DATA SHOWN -
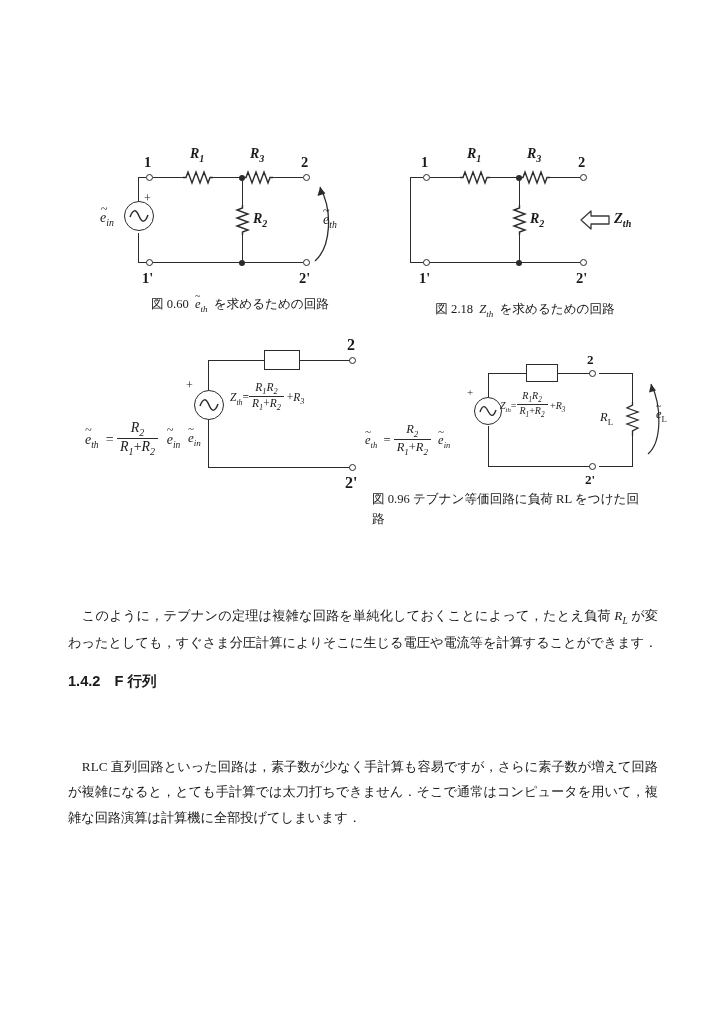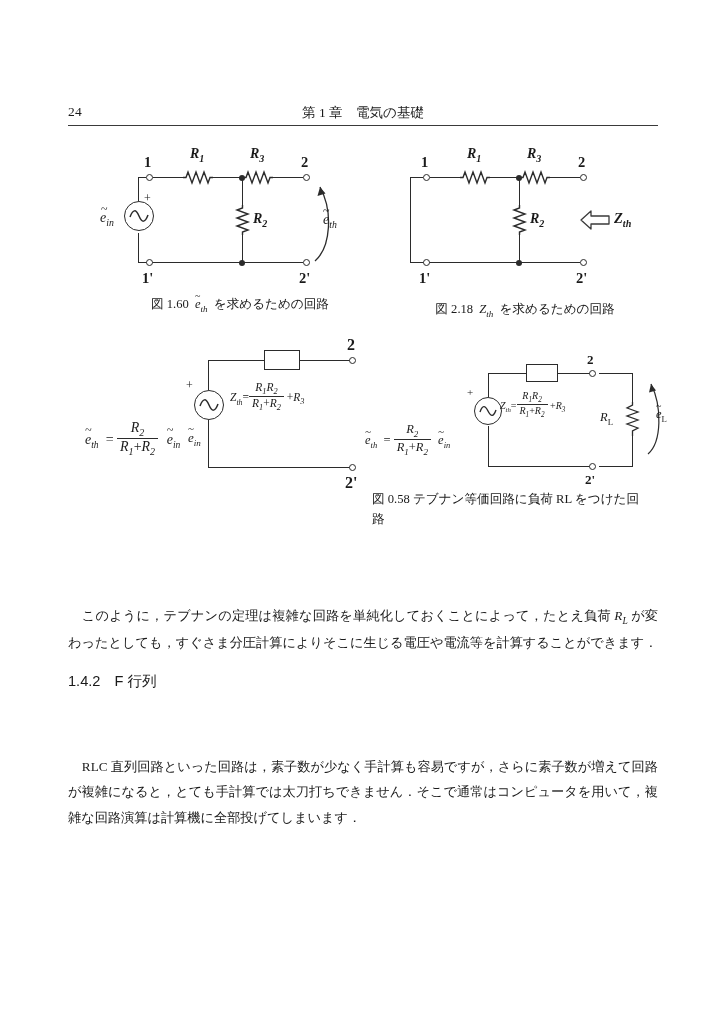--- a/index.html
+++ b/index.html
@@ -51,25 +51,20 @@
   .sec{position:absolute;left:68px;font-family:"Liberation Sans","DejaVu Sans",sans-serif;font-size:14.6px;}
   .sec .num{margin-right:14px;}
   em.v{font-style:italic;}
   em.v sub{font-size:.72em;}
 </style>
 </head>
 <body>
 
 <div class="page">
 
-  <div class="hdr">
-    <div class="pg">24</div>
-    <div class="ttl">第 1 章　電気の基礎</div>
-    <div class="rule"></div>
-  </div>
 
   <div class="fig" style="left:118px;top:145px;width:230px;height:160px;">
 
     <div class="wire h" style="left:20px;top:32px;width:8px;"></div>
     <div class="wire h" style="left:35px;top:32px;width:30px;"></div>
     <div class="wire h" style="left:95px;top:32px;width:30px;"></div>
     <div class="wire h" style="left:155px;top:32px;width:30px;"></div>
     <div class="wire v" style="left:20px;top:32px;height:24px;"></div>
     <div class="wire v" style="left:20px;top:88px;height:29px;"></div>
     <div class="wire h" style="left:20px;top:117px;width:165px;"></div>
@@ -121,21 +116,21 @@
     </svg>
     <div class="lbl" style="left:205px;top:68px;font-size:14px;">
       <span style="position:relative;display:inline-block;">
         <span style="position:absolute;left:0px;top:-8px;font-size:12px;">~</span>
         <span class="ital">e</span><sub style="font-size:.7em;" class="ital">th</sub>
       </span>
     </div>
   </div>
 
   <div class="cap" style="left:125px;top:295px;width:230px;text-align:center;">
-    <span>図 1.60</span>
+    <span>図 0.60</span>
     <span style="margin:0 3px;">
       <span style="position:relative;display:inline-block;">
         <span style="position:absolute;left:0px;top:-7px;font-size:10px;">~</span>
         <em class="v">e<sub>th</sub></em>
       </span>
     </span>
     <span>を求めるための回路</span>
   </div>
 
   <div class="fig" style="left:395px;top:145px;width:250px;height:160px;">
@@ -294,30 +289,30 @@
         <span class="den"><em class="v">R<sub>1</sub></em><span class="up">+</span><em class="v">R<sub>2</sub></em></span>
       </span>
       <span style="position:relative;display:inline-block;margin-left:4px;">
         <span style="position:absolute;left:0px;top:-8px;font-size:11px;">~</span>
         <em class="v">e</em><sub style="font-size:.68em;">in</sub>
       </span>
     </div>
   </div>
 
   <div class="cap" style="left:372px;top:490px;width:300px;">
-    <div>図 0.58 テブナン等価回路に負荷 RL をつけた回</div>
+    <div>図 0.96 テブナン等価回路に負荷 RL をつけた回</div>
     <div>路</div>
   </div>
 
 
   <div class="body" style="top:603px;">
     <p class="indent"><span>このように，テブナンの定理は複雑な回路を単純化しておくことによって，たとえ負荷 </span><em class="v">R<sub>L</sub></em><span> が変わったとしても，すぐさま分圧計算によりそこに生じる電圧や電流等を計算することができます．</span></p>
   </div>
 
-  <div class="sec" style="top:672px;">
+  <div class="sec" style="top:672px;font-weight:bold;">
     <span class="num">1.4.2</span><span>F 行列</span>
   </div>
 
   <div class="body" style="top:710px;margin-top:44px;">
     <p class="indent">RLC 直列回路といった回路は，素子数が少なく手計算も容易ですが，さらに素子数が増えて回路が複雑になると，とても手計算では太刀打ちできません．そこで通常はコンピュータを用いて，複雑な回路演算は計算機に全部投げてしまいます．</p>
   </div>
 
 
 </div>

...

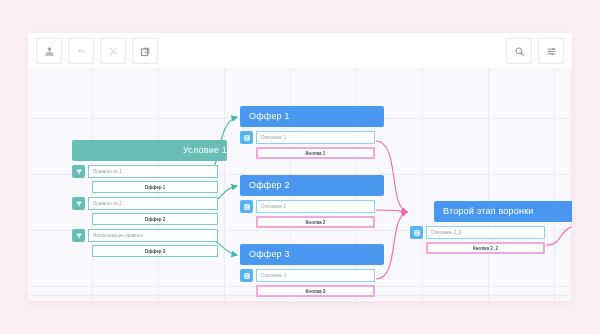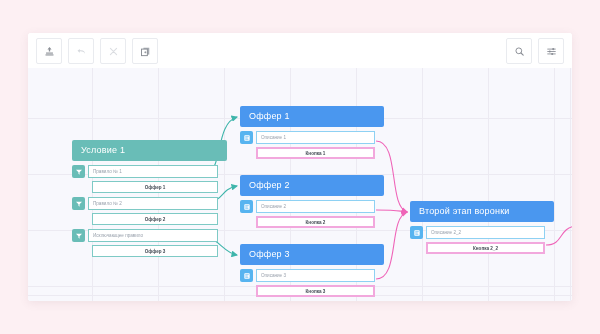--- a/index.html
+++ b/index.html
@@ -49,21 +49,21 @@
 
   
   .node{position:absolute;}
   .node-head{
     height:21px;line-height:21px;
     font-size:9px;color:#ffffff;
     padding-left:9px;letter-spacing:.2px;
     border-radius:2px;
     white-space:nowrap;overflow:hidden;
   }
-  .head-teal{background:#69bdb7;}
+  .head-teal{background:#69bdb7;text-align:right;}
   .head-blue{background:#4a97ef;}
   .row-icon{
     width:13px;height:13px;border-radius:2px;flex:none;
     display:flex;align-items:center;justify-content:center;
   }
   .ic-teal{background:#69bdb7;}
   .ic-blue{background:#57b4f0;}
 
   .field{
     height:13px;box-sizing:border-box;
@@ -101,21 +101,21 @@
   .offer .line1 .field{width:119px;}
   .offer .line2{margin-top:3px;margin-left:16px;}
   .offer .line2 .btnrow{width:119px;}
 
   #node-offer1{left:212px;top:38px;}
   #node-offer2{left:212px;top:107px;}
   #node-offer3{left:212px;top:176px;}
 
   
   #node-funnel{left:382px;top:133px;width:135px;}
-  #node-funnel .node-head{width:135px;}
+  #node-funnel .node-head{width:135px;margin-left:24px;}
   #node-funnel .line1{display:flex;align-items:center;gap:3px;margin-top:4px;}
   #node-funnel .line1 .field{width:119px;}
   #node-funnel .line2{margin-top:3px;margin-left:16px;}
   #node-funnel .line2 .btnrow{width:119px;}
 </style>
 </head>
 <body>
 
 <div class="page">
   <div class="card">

WORK ITEM -
Each line above that includes "items" should be shown.

TASK ANSWER -
     display:flex;align-items:center;justify-content:center;
   #node-funnel .line1{display:flex;align-items:center;gap:3px;margin-top:4px;}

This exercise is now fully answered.